Application de la règle des "3R"
1. Remplacement
Nous souhaitons améliorer un modèle du laboratoire, en optimisant la transduction virale et ainsi l’expression des formes pathologiques de synucléine. Nous avons besoin d’un modèle intégré ce qui n’est pas le cas avec des alternatives comme la culture cellulaire. En amont de nos expériences in vivo, le matériel biologique virus, fibroine..etc est testé en culture cellualire afin de valider leur efficacité, de déterminer les concentrations nécessaires et de valider un protocole expérimental correct.
2. Réduction
Nous utilisons des tests comportementaux qui sont non invasifs et permettent un suivi au long cours sur un même animal. Le développement de modèles avec un suivi en bioluminescence qui est non invasif pour les animaux, permet des études longitudinales et ainsi une diminution du nombre d’animaux utilisés.
3. Raffinement
Acclimatation : une période de deux semaines permet une bonne acclimatation des animaux à leur nouvel environnement. Hébergement : les animaux sont hébergés dans des conditions veillant au respect de leur bien-être (en fratrie) et avec un milieu enrichi afin de limiter leur stress. Les animaux sont suivis quotidiennement afin de détecter tout inconfort ou souffrance. Une étroite collaboration entre le personnel de l’animalerie et notre équipe d’expérimentateurs, permet d’intervenir immédiatement sur les animaux en cas de nécessité. Contention : les animaux sont manipulés avec soin par un personnel formé qui maitrise des méthodes de préhensions douces, les animaux sont attrapés soit par la peau du dos soit dans des tubes, afin de ne pas les manipuler par la queue. Chirurgie : une attention particulière est apportée pour un maintien de l’aseptie pendant la période opératoire. Formation : une grande maîtrise technique est demandée à nos expérimentateurs qui sont régulièrement formés au sein de l’institut pour le bien-être animal.

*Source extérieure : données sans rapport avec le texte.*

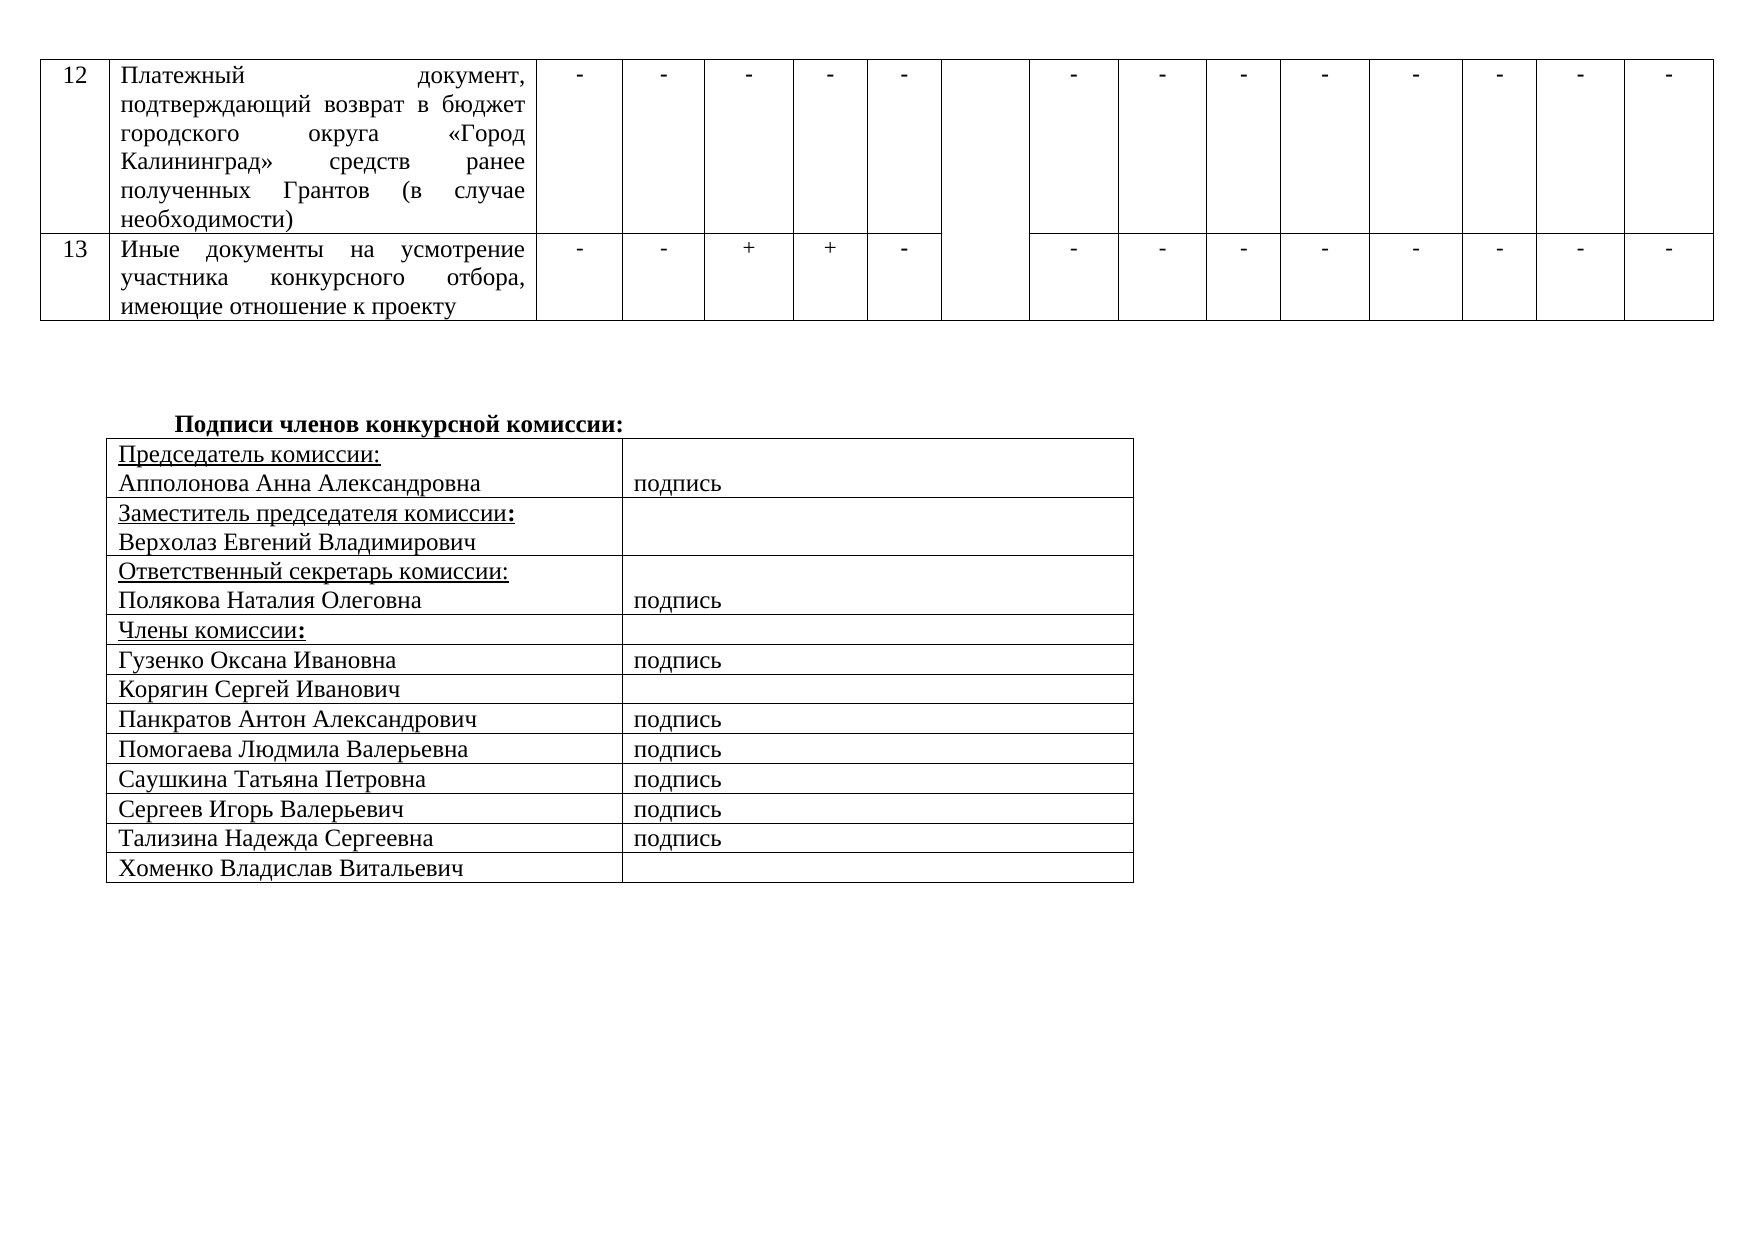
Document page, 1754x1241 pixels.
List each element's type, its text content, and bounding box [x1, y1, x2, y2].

table_cell подпись [623, 734, 1133, 763]
table_cell подпись [623, 704, 1133, 733]
table_cell Хоменко Владислав Витальевич [107, 853, 622, 882]
table_cell Ответственный секретарь комиссии: Полякова Наталия Олеговна [107, 556, 622, 614]
table_cell Тализина Надежда Сергеевна [107, 824, 622, 852]
table_cell Платежный документ, подтверждающий возврат в бюджет городского округа «Город Калининград» средств ранее полученных Грантов (в случае необходимости) [110, 60, 536, 233]
table_cell - [868, 234, 941, 320]
table_cell - [1207, 234, 1280, 320]
table_cell Сергеев Игорь Валерьевич [107, 794, 622, 822]
table_cell - [1463, 60, 1536, 233]
table_cell - [537, 234, 622, 320]
table_cell Гузенко Оксана Ивановна [107, 645, 622, 673]
table_cell Саушкина Татьяна Петровна [107, 764, 622, 793]
table_cell - [868, 60, 941, 233]
table_cell - [1281, 60, 1369, 233]
table_cell - [1030, 234, 1118, 320]
table_cell Иные документы на усмотрение участника конкурсного отбора, имеющие отношение к проекту [110, 234, 536, 320]
table_cell - [1370, 234, 1462, 320]
table_cell - [1281, 234, 1369, 320]
table_cell - [623, 234, 704, 320]
table_cell подпись [623, 824, 1133, 852]
table_cell [623, 853, 1133, 882]
table_cell - [1119, 60, 1206, 233]
text Подписи членов конкурсной комиссии: [118, 409, 1636, 438]
table_cell - [705, 60, 793, 233]
table_cell [623, 615, 1133, 644]
table_cell - [1207, 60, 1280, 233]
table_cell подпись [623, 645, 1133, 673]
table_cell Члены комиссии: [107, 615, 622, 644]
table_cell + [705, 234, 793, 320]
table_cell + [794, 234, 867, 320]
table_cell - [623, 60, 704, 233]
table_cell 12 [41, 60, 109, 233]
table_cell - [1625, 234, 1713, 320]
table_cell - [1119, 234, 1206, 320]
table_cell Помогаева Людмила Валерьевна [107, 734, 622, 763]
table_cell - [1030, 60, 1118, 233]
table_cell Панкратов Антон Александрович [107, 704, 622, 733]
table_cell Корягин Сергей Иванович [107, 675, 622, 703]
table_cell - [1625, 60, 1713, 233]
table_cell - [794, 60, 867, 233]
table_cell [623, 498, 1133, 555]
table_cell подпись [623, 794, 1133, 822]
table_cell подпись [623, 556, 1133, 614]
table_cell [623, 675, 1133, 703]
table_cell 13 [41, 234, 109, 320]
table_cell - [1537, 234, 1624, 320]
table_cell - [1537, 60, 1624, 233]
table_header подпись [623, 439, 1133, 497]
table_header Председатель комиссии: Апполонова Анна Александровна [107, 439, 622, 497]
table_cell Заместитель председателя комиссии: Верхолаз Евгений Владимирович [107, 498, 622, 555]
table_cell подпись [623, 764, 1133, 793]
table_cell - [1370, 60, 1462, 233]
table_cell - [537, 60, 622, 233]
table_cell - [1463, 234, 1536, 320]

Expliquer le choix des espèces et les stades de développement y afférents.
Les modèles de neurodégénérescence induite chez la souris sont bien établis au sein de notre institut. Ces travaux d’étude des maladies neurodégénératives en utilisant la souris comme modèle sont largement decrits dans la littérature ce qui nous donne une base solide pour valider nos résultats. Les animaux seront utilisés à l’âge adulte qui est compris entre 8 et 12 semaines.